___ PROVIDED ENTRIES

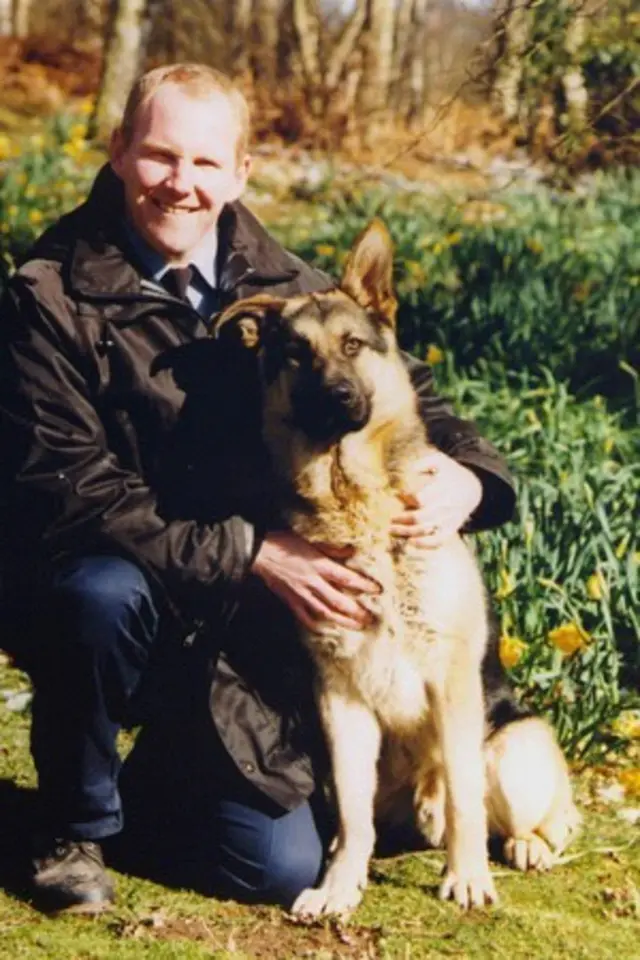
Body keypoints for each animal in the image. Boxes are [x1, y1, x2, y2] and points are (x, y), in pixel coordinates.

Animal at [215, 221, 580, 920]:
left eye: (353, 345)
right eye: (296, 354)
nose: (338, 399)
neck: (355, 499)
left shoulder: (451, 683)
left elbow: (464, 798)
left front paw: (466, 878)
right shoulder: (341, 700)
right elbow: (354, 815)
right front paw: (338, 886)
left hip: (509, 747)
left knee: (522, 813)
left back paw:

______

Tell how many lines above include "right", and add no other text.

**THE COMPLETED TASK**
4